7. Juli 2014

Die Legende des Weltenwandlers von Janina Ebert



Klapptext: 
Annabella, kurz Aella genannt, hat drei Probleme. Erstens: Ihre Abiturprüfungen stehen unmittelbar bevor. Zweitens: Sie ist unsterblich in ihren besten Freund Ken verliebt, der seit neun Jahren bei ihr und ihrer Großmutter lebt und den sie irgendwie davon überzeugen muss, dass sie die perfekte Frau für ihn ist. Und drittens: Ken heißt eigentlich Ukog, kommt aus der Dimension Darnoc und hat den Auftrag, irgendwann die Erde und mit ihr die gesamte Menschheit zu vernichten. Aella weiß, dass sie die Einzige ist, die Ken dazu bringen könnte, die hiesige Dimension, und damit alles, was sie kennt, zu verschonen. Doch wie soll sie das schaffen, ohne Ken dabei in Gefahr zu bringen? Als eine Freundin aus Kindertagen auftaucht, sieht Aella in ihr den ersten Menschen, dem sie sich anvertrauen kann – und Bea hat auch sofort einen »Masterplan«. Doch die Zeit wird knapp: Ein weiterer Darnocianer kommt auf die Erde und der Zeitpunkt der Entscheidung rückt immer näher…
Quelle: Schwarzkopf Verlag

Annabella, kurz Aella, lebt seit dem Tod ihrer Eltern bei ihrer Großmutter auf dem Lande.

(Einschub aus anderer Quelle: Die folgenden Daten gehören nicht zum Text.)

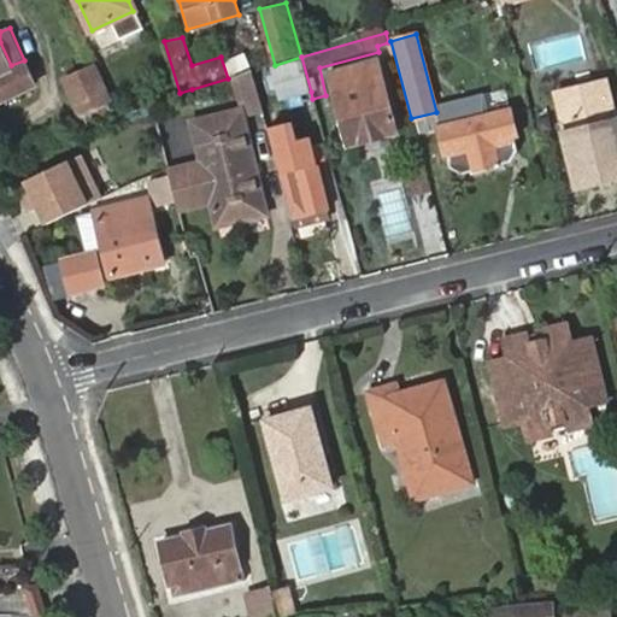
[(11,65),(0,42),(0,100),(35,86),(24,60),(11,65)]
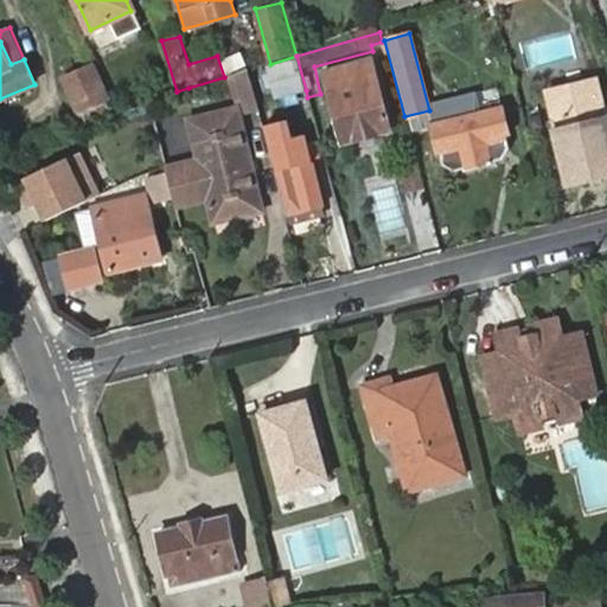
[(306,90),(296,56),(270,64),(268,64),(276,98),(306,90)]
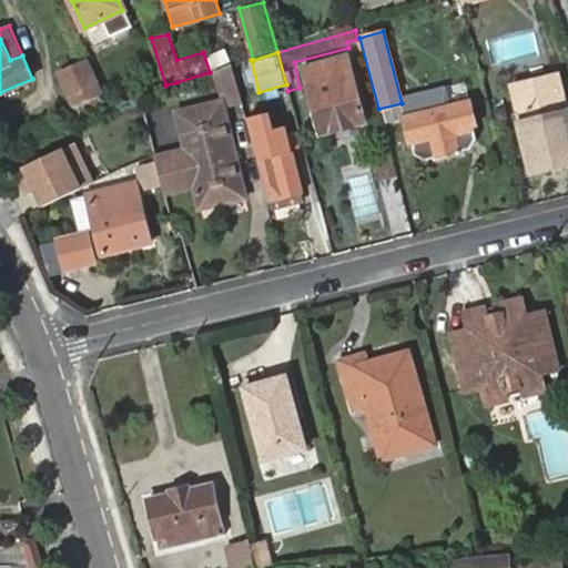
[(303,67),(320,134),(365,122),(348,54),(303,67)]
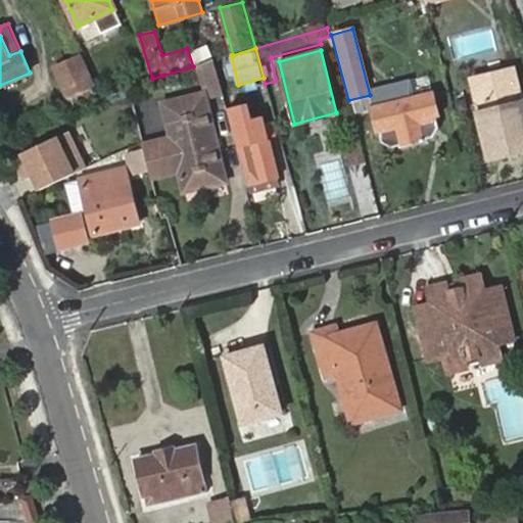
[(70,97),(74,104),(96,97),(92,88),(95,86),(81,54),(52,66),(67,98),(70,97)]
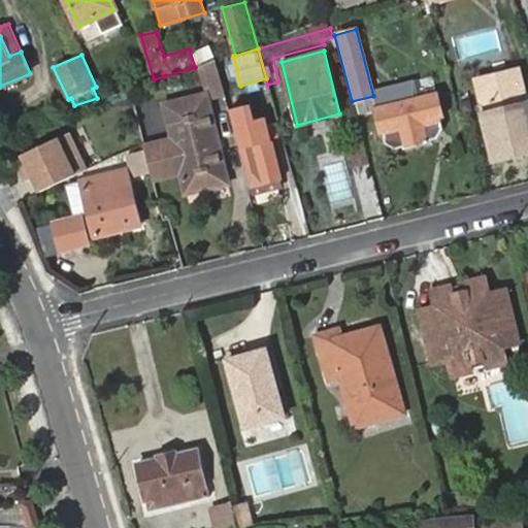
[(217,61),(199,66),(208,97),(225,92),(217,61)]
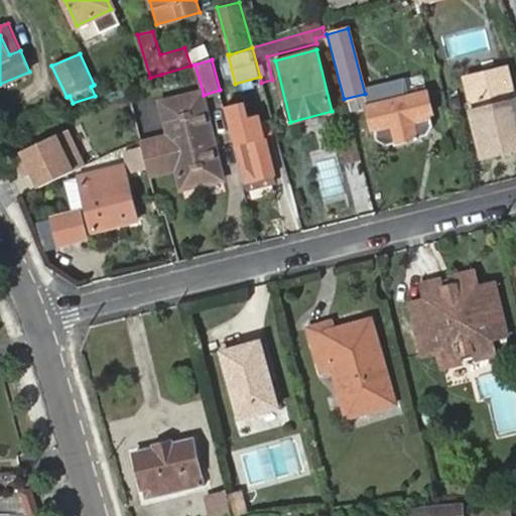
[(463,76),(481,154),(515,145),(515,100),(507,65),(486,70),(463,76)]
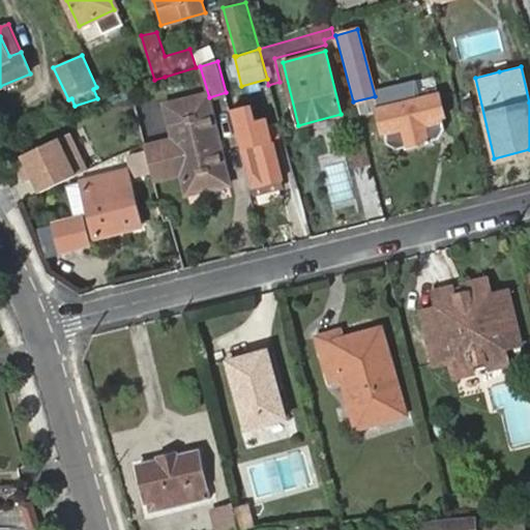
[(156,86),(166,84),(165,77),(154,80),(156,86)]
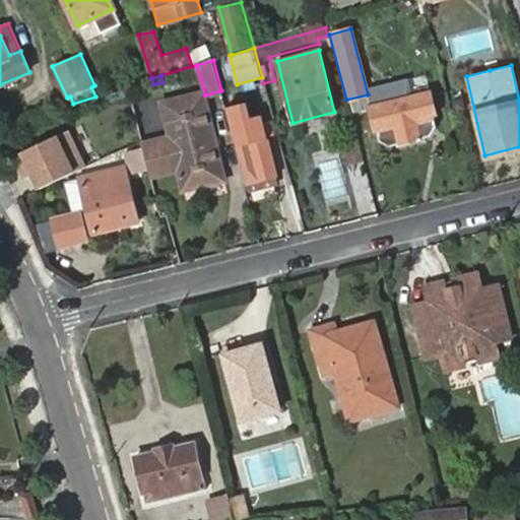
[(369,107),(375,131),(378,131),(379,137),(391,144),(396,143),(397,147),(421,140),(421,137),(427,136),(435,126),(433,116),(436,115),(430,90),(369,107)]
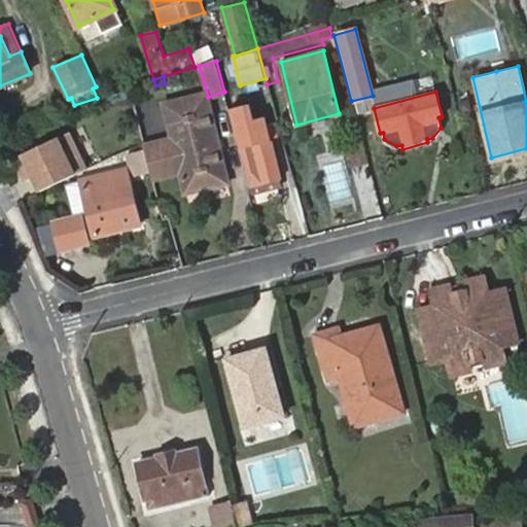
[(171,138),(144,144),(151,172),(178,165),(184,191),(226,181),(204,93),(163,103),(171,138)]
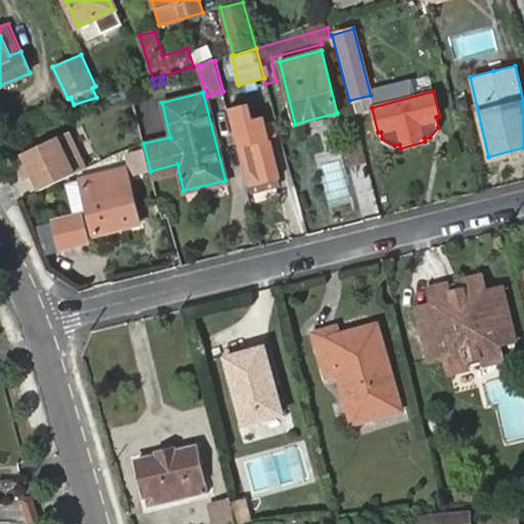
[(71,130),(78,150),(113,140),(107,119),(71,130)]
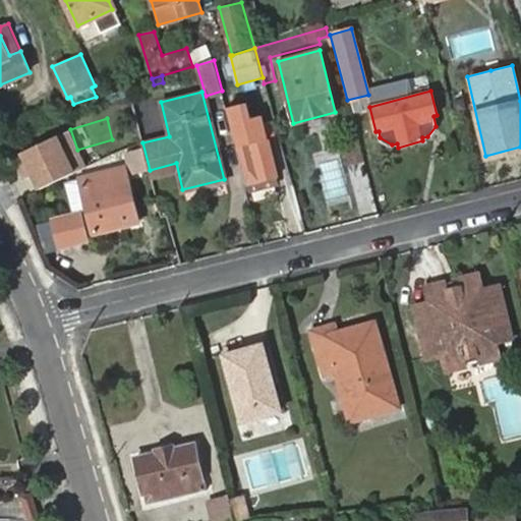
[(233,125),(248,184),(278,177),(264,118),(233,125)]
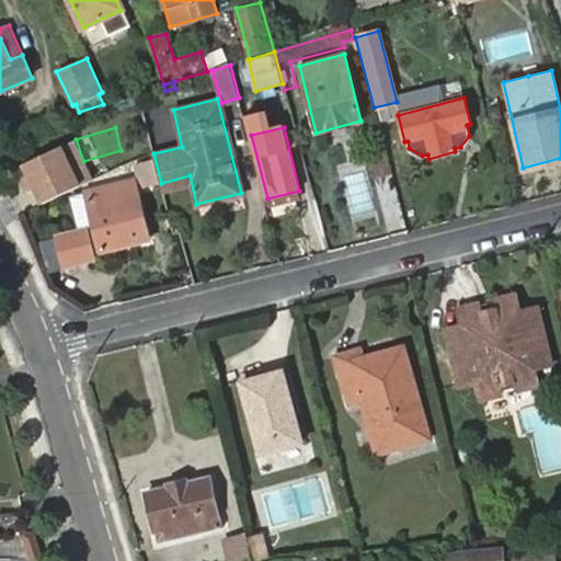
[(33,208),(92,184),(76,142),(16,167),(33,208)]
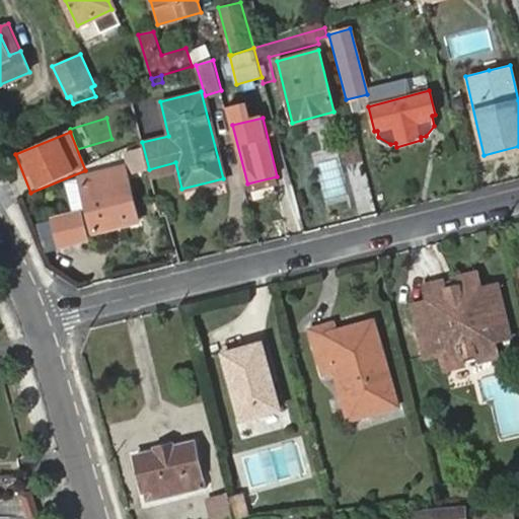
[(143,148),(126,152),(131,175),(148,171),(143,148)]
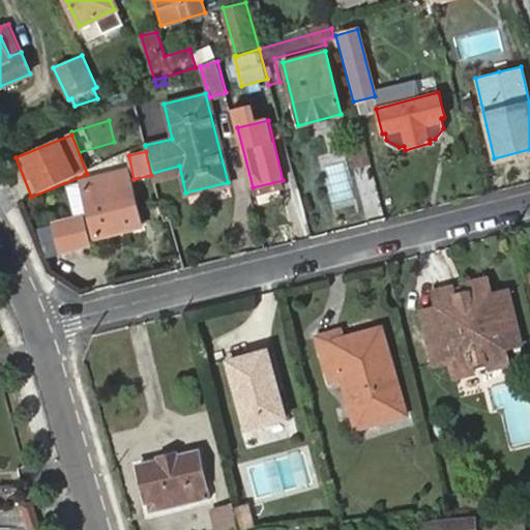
[(344,160),(323,168),(334,205),(355,198),(344,160)]
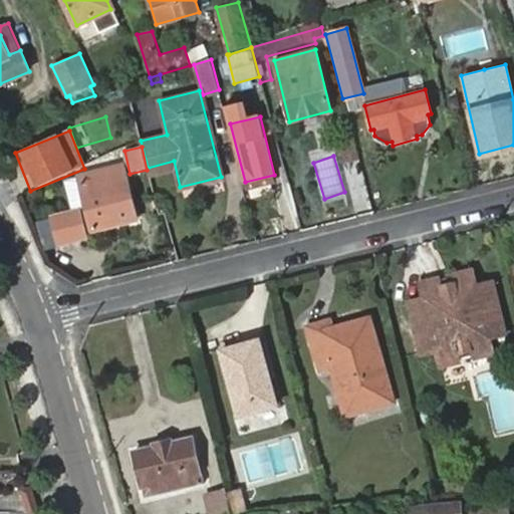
[(81,212),(55,218),(61,245),(87,238),(85,231),(94,230),(94,232),(136,222),(122,169),(81,178),(89,213),(81,215),(81,212)]
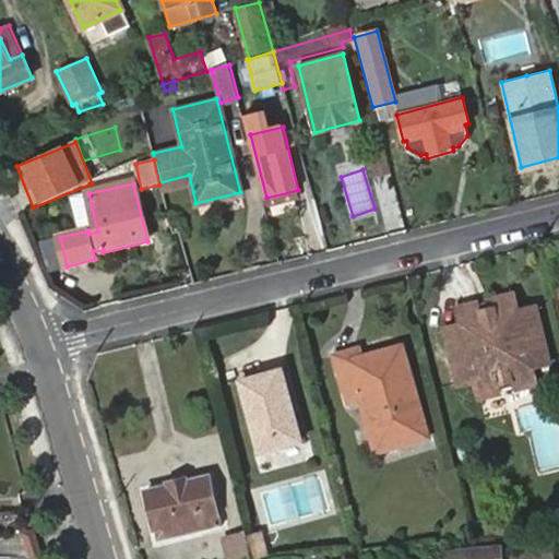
[(266,198),(269,206),(300,198),(298,190),(266,198)]
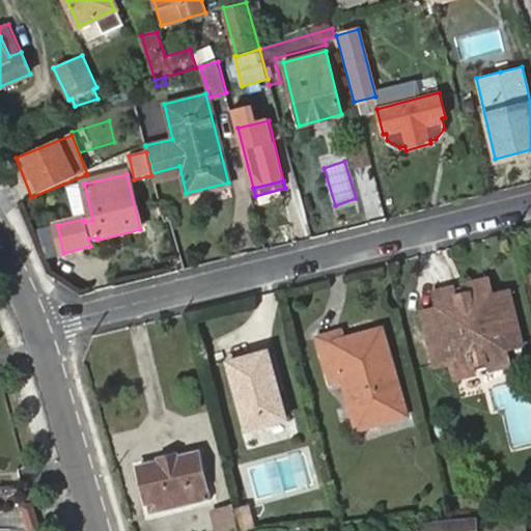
[(472,292),(490,288),(488,283),(471,287),(472,292)]
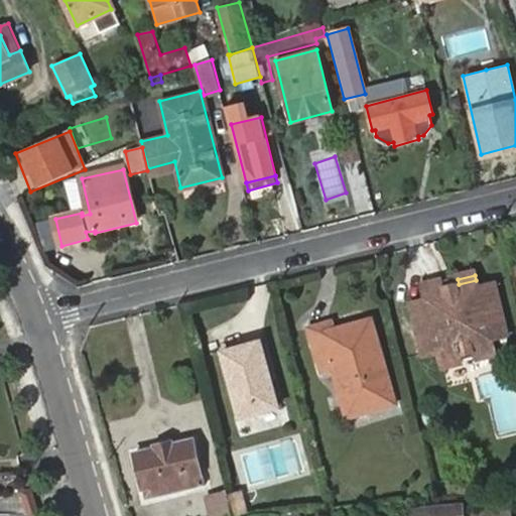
[(443,287),(426,292),(428,303),(413,306),(424,357),(440,353),(443,369),(463,365),(461,357),(476,354),(478,361),(496,356),(491,340),(506,337),(495,287),(478,290),(476,280),(459,284),(459,287),(462,295),(446,298),(444,291),(443,287)]
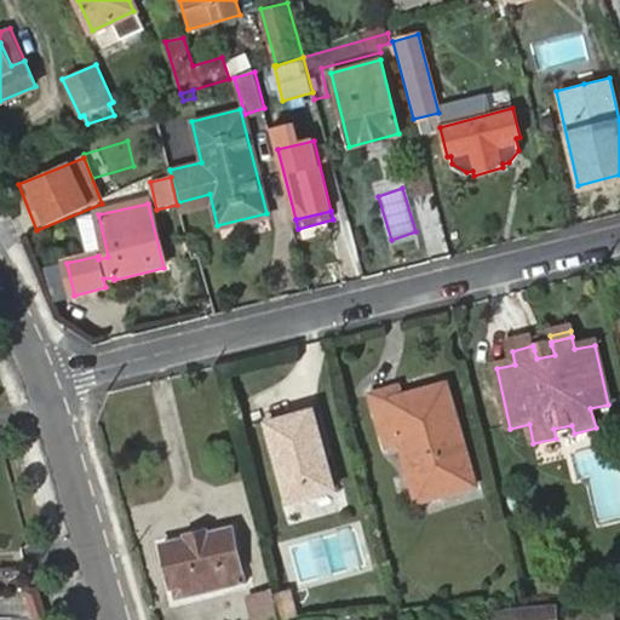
[(510,344),(512,351),(533,345),(533,339),(510,344)]
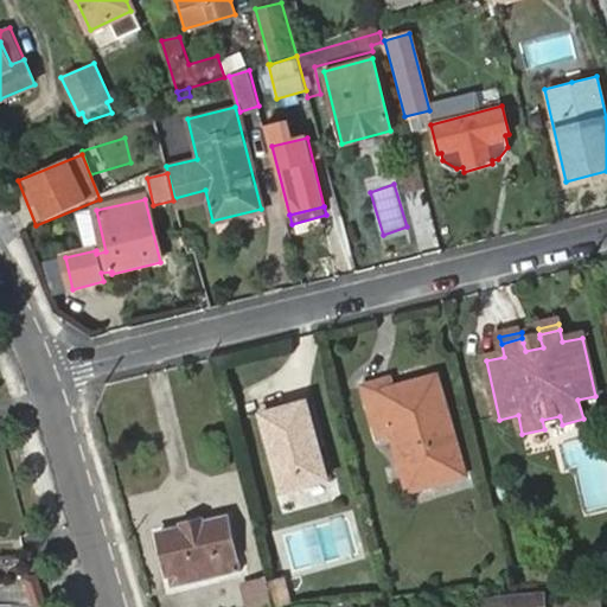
[(540,338),(523,343),(525,351),(543,347),(540,338)]
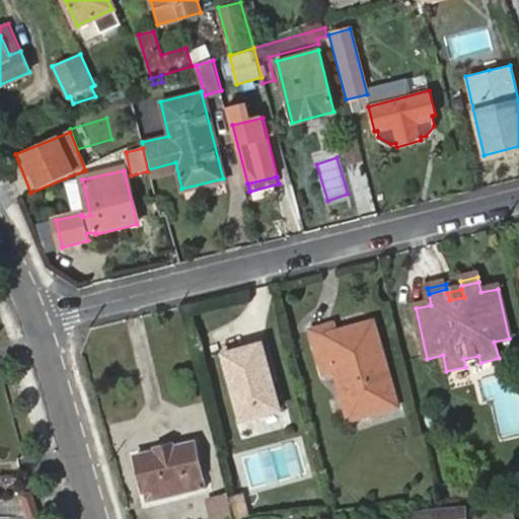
[(310,329),(321,373),(336,370),(347,418),(370,413),(367,401),(389,395),(373,324),(337,334),(334,323),(310,329)]
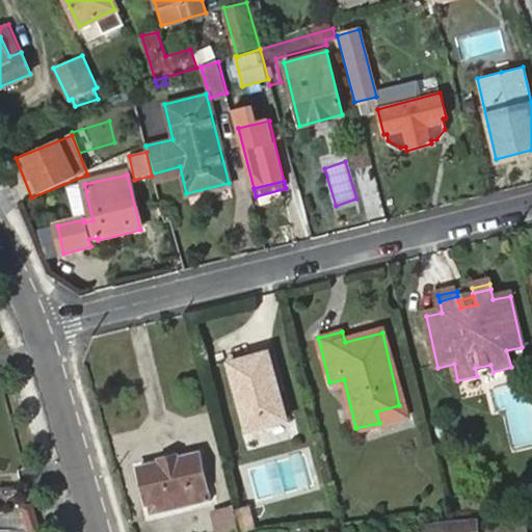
[(230,364),(248,430),(285,421),(267,354),(230,364)]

Seit 9 Jahren lebt dort auch Ken, der eigentlich Ukog heißt und aus Darnoc kommt, was sich in einer anderen Dimension befindet. Er hat den Auftrag, die komplette Menschheit zu vernichten. Aella hat ihm weiß gemacht, dass er dafür noch zu schwach ist und nun wartet er jeden Tag darauf, dass seine Fähigkeiten ausreihen, um den Auftrag auszuführen. Aella will ihn um jeden Preis davon abholen und vertraut sich ihrer Freundin Bea an. Dann taucht ein weiterer Darnocianer auf und Aella muss sich beeilen bevor es zu spät ist.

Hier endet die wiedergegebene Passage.